> **REQUIRED ACTION**: Copy the listing exactly, please, and keep every picture out of it.

◇ ◇ ◇ ◇

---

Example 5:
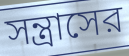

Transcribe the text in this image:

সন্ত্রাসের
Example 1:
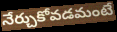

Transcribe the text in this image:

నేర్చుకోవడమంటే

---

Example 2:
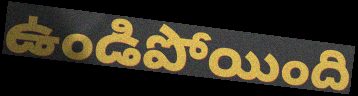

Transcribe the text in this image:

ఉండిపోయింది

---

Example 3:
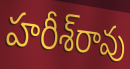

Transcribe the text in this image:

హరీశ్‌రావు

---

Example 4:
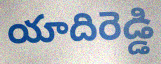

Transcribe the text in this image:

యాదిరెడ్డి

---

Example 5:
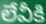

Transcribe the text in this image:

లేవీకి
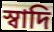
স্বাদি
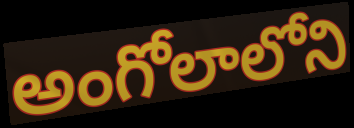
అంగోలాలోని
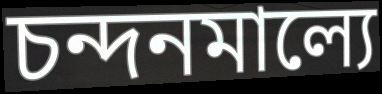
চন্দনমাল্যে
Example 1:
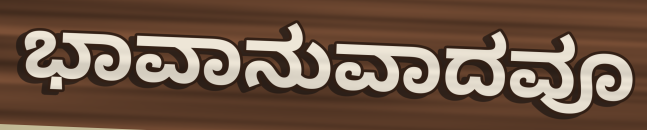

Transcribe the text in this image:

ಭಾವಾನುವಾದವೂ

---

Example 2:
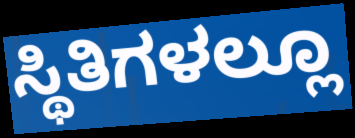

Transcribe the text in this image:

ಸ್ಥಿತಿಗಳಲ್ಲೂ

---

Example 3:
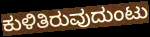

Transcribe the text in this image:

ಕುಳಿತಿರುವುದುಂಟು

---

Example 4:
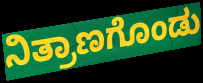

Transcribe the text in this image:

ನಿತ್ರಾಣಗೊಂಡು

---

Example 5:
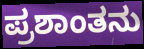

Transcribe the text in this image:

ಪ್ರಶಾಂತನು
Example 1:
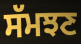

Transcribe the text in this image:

◇ ◇ ◇ ◇

> **EXERCISE SOLUTION**:
---

Example 5:

Transcribe the text in this image:

সন্ত্রাসের
Example 1:

Transcribe the text in this image:

నేర్చుకోవడమంటే

---

Example 2:

Transcribe the text in this image:

ఉండిపోయింది

---

Example 3:

Transcribe the text in this image:

హరీశ్‌రావు

---

Example 4:

Transcribe the text in this image:

యాదిరెడ్డి

---

Example 5:

Transcribe the text in this image:

లేవీకి
স্বাদি
అంగోలాలోని
চন্দনমাল্যে
Example 1:

Transcribe the text in this image:

ಭಾವಾನುವಾದವೂ

---

Example 2:

Transcribe the text in this image:

ಸ್ಥಿತಿಗಳಲ್ಲೂ

---

Example 3:

Transcribe the text in this image:

ಕುಳಿತಿರುವುದುಂಟು

---

Example 4:

Transcribe the text in this image:

ನಿತ್ರಾಣಗೊಂಡು

---

Example 5:

Transcribe the text in this image:

ಪ್ರಶಾಂತನು
Example 1:

Transcribe the text in this image:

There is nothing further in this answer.